Black Mountain VFW honors veterans with golf tournament

Ezra Maille
Black Mountain News
VFW Post 1957 hosted a golf tournament to raise funds for their organization and honors lives lost on Sept. 11.

Many Black Mountain locals, including the mayor and three council members, participated in a golf tournament fundraiser for the local VFW to honor veterans and remember those who lost their lives on Sept. 11, 2001. 

The tournament aimed to raise funds for the VFW to improve its establishment, an old building that has become rundown in recent years. Michael Neder, the VFW post commander, said he also hopes that a renovation will bring new life to Post 1957, especially for the younger crowd of new and active service members.
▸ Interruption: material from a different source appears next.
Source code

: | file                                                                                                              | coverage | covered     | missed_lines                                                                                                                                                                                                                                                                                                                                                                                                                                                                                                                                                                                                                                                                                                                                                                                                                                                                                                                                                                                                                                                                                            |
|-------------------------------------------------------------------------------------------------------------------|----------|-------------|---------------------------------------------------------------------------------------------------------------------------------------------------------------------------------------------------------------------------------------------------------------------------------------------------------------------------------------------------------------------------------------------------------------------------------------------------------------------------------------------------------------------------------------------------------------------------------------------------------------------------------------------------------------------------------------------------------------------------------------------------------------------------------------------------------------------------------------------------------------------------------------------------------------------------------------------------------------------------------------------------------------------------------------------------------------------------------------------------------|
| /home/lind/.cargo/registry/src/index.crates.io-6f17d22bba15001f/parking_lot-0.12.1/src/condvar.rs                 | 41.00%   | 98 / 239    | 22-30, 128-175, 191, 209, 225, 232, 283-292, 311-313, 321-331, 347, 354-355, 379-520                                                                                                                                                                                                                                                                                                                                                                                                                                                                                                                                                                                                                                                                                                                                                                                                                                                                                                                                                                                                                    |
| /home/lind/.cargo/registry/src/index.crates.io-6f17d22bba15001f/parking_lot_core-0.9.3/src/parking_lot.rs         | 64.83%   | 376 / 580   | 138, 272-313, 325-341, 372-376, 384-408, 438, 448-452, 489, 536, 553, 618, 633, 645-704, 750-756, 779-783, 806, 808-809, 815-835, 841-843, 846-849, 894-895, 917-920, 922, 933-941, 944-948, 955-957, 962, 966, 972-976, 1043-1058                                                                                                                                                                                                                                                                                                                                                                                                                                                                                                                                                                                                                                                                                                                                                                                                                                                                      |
"It's kind of an image thing that new, young members like myself and the majority of active members at our post are trying to overcome," Neder said. 

Black Mountain Mayor Larry Harris led a team of town council members at the tournament.

Afghanistan veteran Brittany Deyton opened the tournament with a short speech to commemorate the lives lost on the 20th anniversary of the Sept. 11 attacks. Deyton acknowledged the sacrifice of roughly 2,400 fellow armed service members who died oversees in the aftermath as well as the 2,977 individuals who lost their lives in the attacks. 

"Today is a remembrance and a tribute to both the living and the dead," she said. 

Afghanistan veteran Brittany Deyton spoke of commemoration and honor before the start of the tournament.

Deyton spoke of self-sacrifice, honor, heroism and patriotism and a deep appreciation for the resolve of the U.S. in the face of tragedy and fear. In acknowledging not only service members but also first responders and everyday Americas, Deyton said no sacrifice should go unnoticed. 

"We should also remember the acts of ordinary people who did extraordinary things for the love of mankind," Deyton said. 

This year's tournament was the second time the VFW has organized an event like this, the first one being prior to the pandemic. Neder said this year's event was much more successful as they were able to get the word out and bring in many more participants than before. 

"Last year we had five teams, this year we have nineteen teams signed up," Neder said. 

Council member Doug Hay practices putting prior to the start of the tournament.

The post commander said he appreciated the support from the town officials, crediting much of the organization to council member Doug Hay, whose team consisted of himself, the mayor and council members Archie Pertiller and Bill Christy. 

In addition to the tournament, the VFW held a silent auction and established sponsors to raise money. Neder, a veteran of Iraq, said with all the things happening in the world currently, and this year being the 20th anniversary of the Sept. 11 attacks, it felt like a good time to bring people together. 

VFW Post Commander Michael Neder helped organize the event to raise funds for Post 1957.

"While I'm not sure where this journey will go from here, I'm sure that duty, loyalty, self-sacrifice and love still have meaning and still flourish in the hearts of ordinary people who live and work with us everyday," Deyton said during opening remarks.